Text segment |
Great tit (Parus major) INDEL analysis
Pipeline from Barton and Zeng (2019).
Henry Juho Barton
Department of Animal and Plant Sciences, The University of Sheffield
Introduction
This repository outlines the pipeline used to generate and analyse an INDEL dataset from 10 high coverage (mean coverage = 44X) great tit (Parus major) genomes (described here: Corcoran et al. 2017). The repository is subdivided by processing steps.

(Records drawn from a dataset)
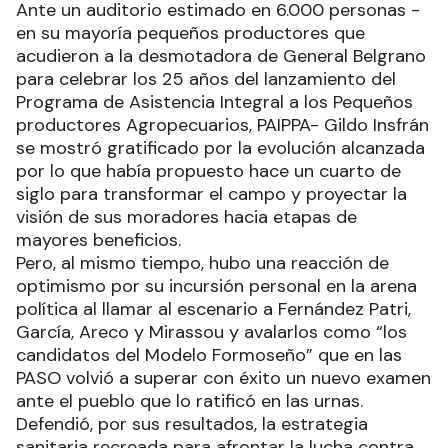
Ante un auditorio estimado en 6.000 personas -
en su mayoría pequeños productores que
acudieron a la desmotadora de General Belgrano
para celebrar los 25 años del lanzamiento del
Programa de Asistencia Integral a los Pequeños
productores Agropecuarios, PAIPPA- Gildo Insfrán
se mostró gratificado por la evolución alcanzada
por lo que había propuesto hace un cuarto de
siglo para transformar el campo y proyectar la
visión de sus moradores hacia etapas de
mayores beneficios.
Pero, al mismo tiempo, hubo una reacción de
optimismo por su incursión personal en la arena
política al llamar al escenario a Fernández Patri,
García, Areco y Mirassou y avalarlos como “los
candidatos del Modelo Formoseño” que en las
PASO volvió a superar con éxito un nuevo examen
ante el pueblo que lo ratificó en las urnas.
Defendió, por sus resultados, la estrategia
sanitaria recreada para afrontar la lucha contra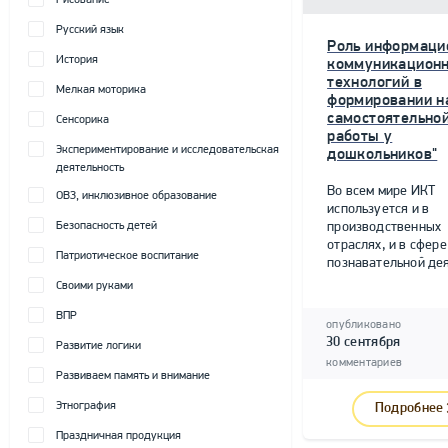
Рисование
Русский язык
Роль информаци
История
коммуникацион
технологий в
Мелкая моторика
формировании н
самостоятельно
Сенсорика
работы у
Экспериментирование и исследовательская
дошкольников"
деятельность
Во всем мире ИКТ
ОВЗ, инклюзивное образование
используется и в
Безопасность детей
производственных
отраслях, и в сфере
Патриотическое воспитание
познавательной дея
Своими руками
ВПР
опубликовано
30 сентября
Развитие логики
комментариев
Развиваем память и внимание
Этнография
Подробнее
Праздничная продукция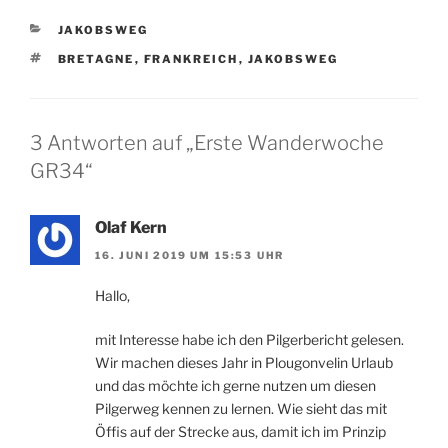
KATEGORIEN
JAKOBSWEG
SCHLAGWÖRTER
BRETAGNE
,
FRANKREICH
,
JAKOBSWEG
3 Antworten auf „Erste Wanderwoche
GR34“
Olaf Kern
16. JUNI 2019 UM 15:53 UHR
Hallo,
mit Interesse habe ich den Pilgerbericht gelesen.
Wir machen dieses Jahr in Plougonvelin Urlaub
und das möchte ich gerne nutzen um diesen
Pilgerweg kennen zu lernen. Wie sieht das mit
Öffis auf der Strecke aus, damit ich im Prinzip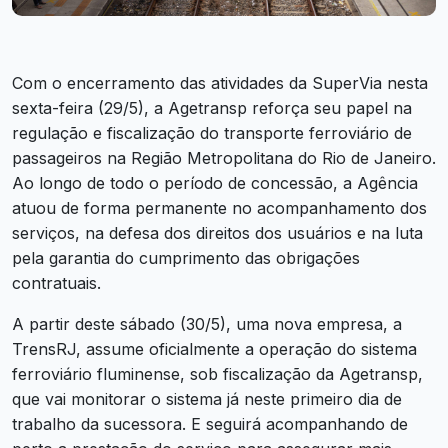
Com o encerramento das atividades da SuperVia nesta
sexta-feira (29/5), a Agetransp reforça seu papel na
regulação e fiscalização do transporte ferroviário de
passageiros na Região Metropolitana do Rio de Janeiro.
Ao longo de todo o período de concessão, a Agência
atuou de forma permanente no acompanhamento dos
serviços, na defesa dos direitos dos usuários e na luta
pela garantia do cumprimento das obrigações
contratuais.
A partir deste sábado (30/5), uma nova empresa, a
TrensRJ, assume oficialmente a operação do sistema
ferroviário fluminense, sob fiscalização da Agetransp,
que vai monitorar o sistema já neste primeiro dia de
trabalho da sucessora. E seguirá acompanhando de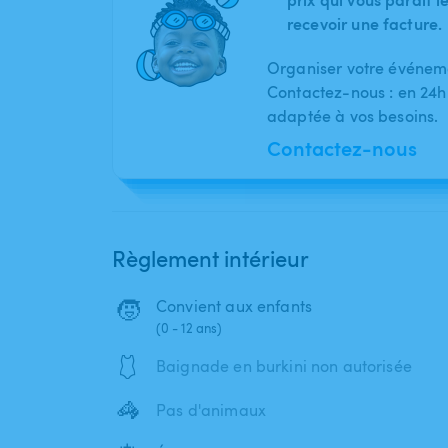
recevoir une facture.
Organiser votre événeme
Contactez-nous : en 24h
adaptée à vos besoins.
Contactez-nous
Règlement intérieur
🧒
Convient aux enfants
(0 - 12 ans)
🩱
Baignade en burkini non autorisée
🦓
Pas d'animaux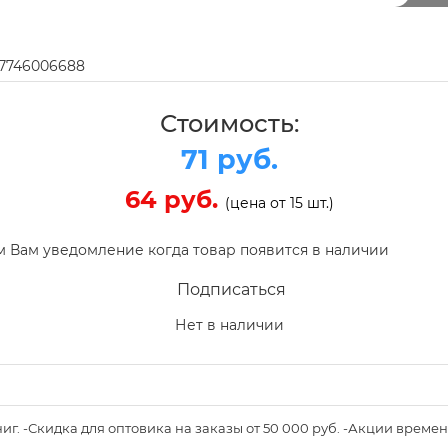
97746006688
Стоимость:
71 руб.
64 руб.
(цена от 15 шт.)
 Вам уведомление когда товар появится в наличии
Подписаться
Нет в наличии
книг. -Скидка для оптовика на заказы от 50 000 руб. -Акции вре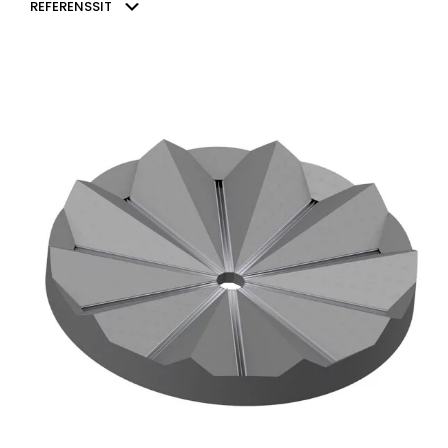
REFERENSSIT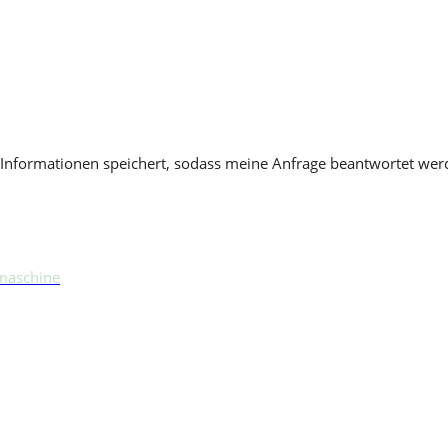
en Informationen speichert, sodass meine Anfrage beantwortet we
maschine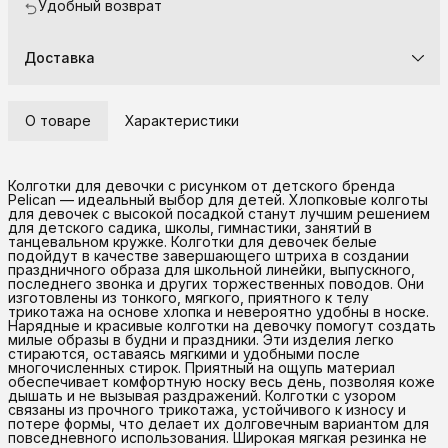
Удобный возврат
Доставка
О товаре
Характеристики
Колготки для девочки с рисунком от детского бренда
Pelican — идеальный выбор для детей. Хлопковые колготы
для девочек с высокой посадкой станут лучшим решением
для детского садика, школы, гимнастики, занятий в
танцевальном кружке. Колготки для девочек белые
подойдут в качестве завершающего штриха в создании
праздничного образа для школьной линейки, выпускного,
последнего звонка и других торжественных поводов. Они
изготовлены из тонкого, мягкого, приятного к телу
трикотажа на основе хлопка и невероятно удобны в носке.
Нарядные и красивые колготки на девочку помогут создать
милые образы в будни и праздники. Эти изделия легко
стираются, оставаясь мягкими и удобными после
многочисленных стирок. Приятный на ощупь материал
обеспечивает комфортную носку весь день, позволяя коже
дышать и не вызывая раздражений. Колготки с узором
связаны из прочного трикотажа, устойчивого к износу и
потере формы, что делает их долговечным вариантом для
повседневного использования. Широкая мягкая резинка не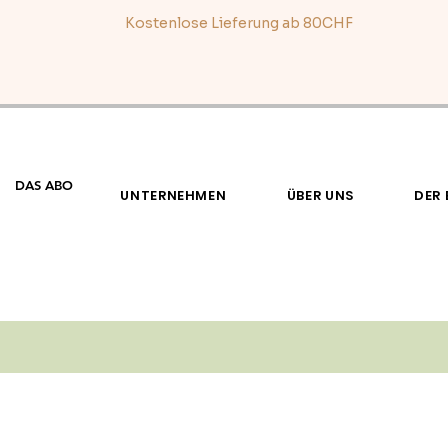
Kostenlose Lieferung ab 8
0CHF
DAS ABO
UNTERNEHMEN
ÜBER UNS
DER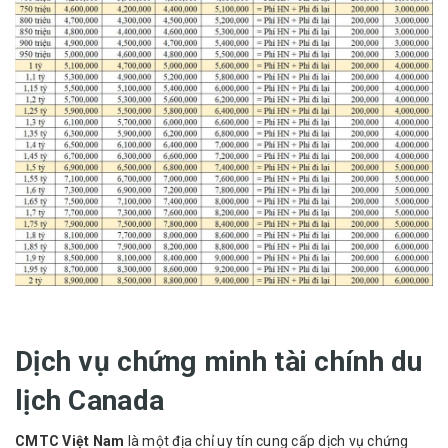
Dịch vụ chứng minh tài chính du
lịch Canada
CMTC Việt Nam
là một địa chỉ uy tín cung cấp dịch vụ chứng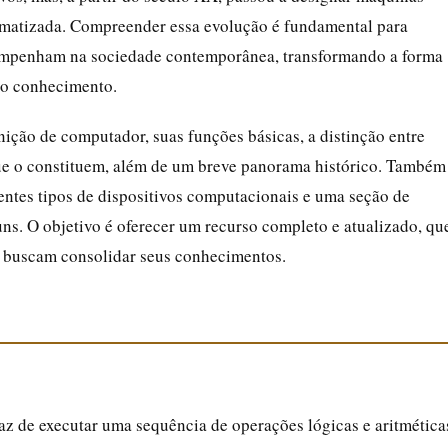
omatizada. Compreender essa evolução é fundamental para
sempenham na sociedade contemporânea, transformando a forma
o conhecimento.
nição de computador, suas funções básicas, a distinção entre
ue o constituem, além de um breve panorama histórico. Também
entes tipos de dispositivos computacionais e uma seção de
ns. O objetivo é oferecer um recurso completo e atualizado, qu
ue buscam consolidar seus conhecimentos.
z de executar uma sequência de operações lógicas e aritmética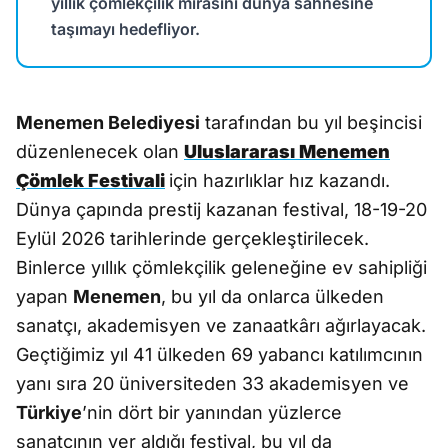
yıllık çömlekçilik mirasını dünya sahnesine
taşımayı hedefliyor.
Menemen Belediyesi
tarafından bu yıl beşincisi
düzenlenecek olan
Uluslararası Menemen
Çömlek Festivali
için hazırlıklar hız kazandı.
Dünya çapında prestij kazanan festival, 18-19-20
Eylül 2026 tarihlerinde gerçekleştirilecek.
Binlerce yıllık çömlekçilik geleneğine ev sahipliği
yapan
Menemen
, bu yıl da onlarca ülkeden
sanatçı, akademisyen ve zanaatkârı ağırlayacak.
Geçtiğimiz yıl 41 ülkeden 69 yabancı katılımcının
yanı sıra 20 üniversiteden 33 akademisyen ve
Türkiye
’nin dört bir yanından yüzlerce
sanatçının yer aldığı festival, bu yıl da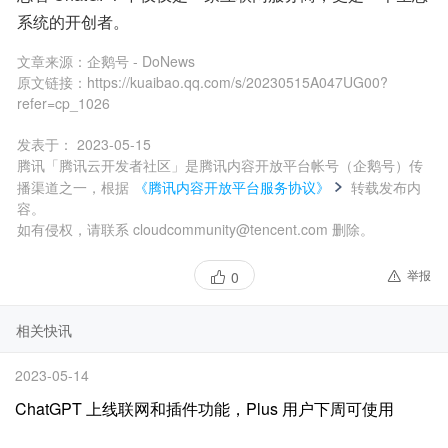
系统的开创者。
文章来源：
企鹅号 - DoNews
原文链接：
https://kuaibao.qq.com/s/20230515A047UG00?
refer=cp_1026
发表于：
2023-05-15
腾讯「腾讯云开发者社区」是腾讯内容开放平台帐号（企鹅号）传
播渠道之一，根据
《腾讯内容开放平台服务协议》
转载发布内
容。
如有侵权，请联系 cloudcommunity@tencent.com 删除。
举报
0
相关快讯
2023-05-14
ChatGPT 上线联网和插件功能，Plus 用户下周可使用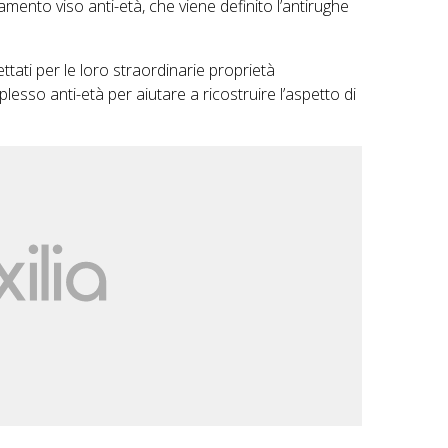
mento viso anti-età, che viene definito l’antirughe
ettati per le loro straordinarie proprietà
o anti-età per aiutare a ricostruire l’aspetto di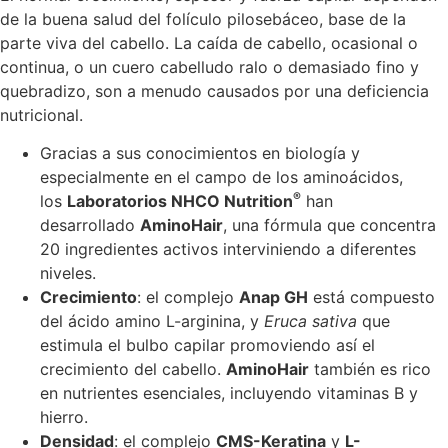
de la buena salud del folículo pilosebáceo, base de la
parte viva del cabello. La caída de cabello, ocasional o
continua, o un cuero cabelludo ralo o demasiado fino y
quebradizo, son a menudo causados por una deficiencia
nutricional.
Gracias a sus conocimientos en biología y
especialmente en el campo de los aminoácidos,
®
los
Laboratorios NHCO Nutrition
han
desarrollado
AminoHair
, una fórmula que concentra
20 ingredientes activos interviniendo a diferentes
niveles.
Crecimiento
: el complejo
Anap GH
está compuesto
del ácido amino L-arginina, y
Eruca sativa
que
estimula el bulbo capilar promoviendo así el
crecimiento del cabello.
AminoHair
también es rico
en nutrientes esenciales, incluyendo vitaminas B y
hierro.
Densidad
: el complejo
CMS-Keratina
y
L-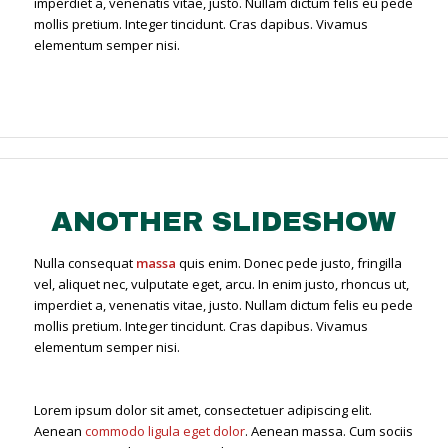
imperdiet a, venenatis vitae, justo. Nullam dictum felis eu pede
mollis pretium. Integer tincidunt. Cras dapibus. Vivamus
elementum semper nisi.
ANOTHER SLIDESHOW
Nulla consequat
massa
quis enim. Donec pede justo, fringilla
vel, aliquet nec, vulputate eget, arcu. In enim justo, rhoncus ut,
imperdiet a, venenatis vitae, justo. Nullam dictum felis eu pede
mollis pretium. Integer tincidunt. Cras dapibus. Vivamus
elementum semper nisi.
Lorem ipsum dolor sit amet, consectetuer adipiscing elit.
Aenean
commodo ligula eget dolor
. Aenean massa. Cum sociis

Task description | Write out the entire great tit INDEL analysis text word for word.

Exercise solution |
Great tit (Parus major) INDEL analysis
Pipeline from Barton and Zeng (2019).
Henry Juho Barton
Department of Animal and Plant Sciences, The University of Sheffield
Introduction
This repository outlines the pipeline used to generate and analyse an INDEL dataset from 10 high coverage (mean coverage = 44X) great tit (Parus major) genomes (described here: Corcoran et al. 2017). The repository is subdivided by processing steps.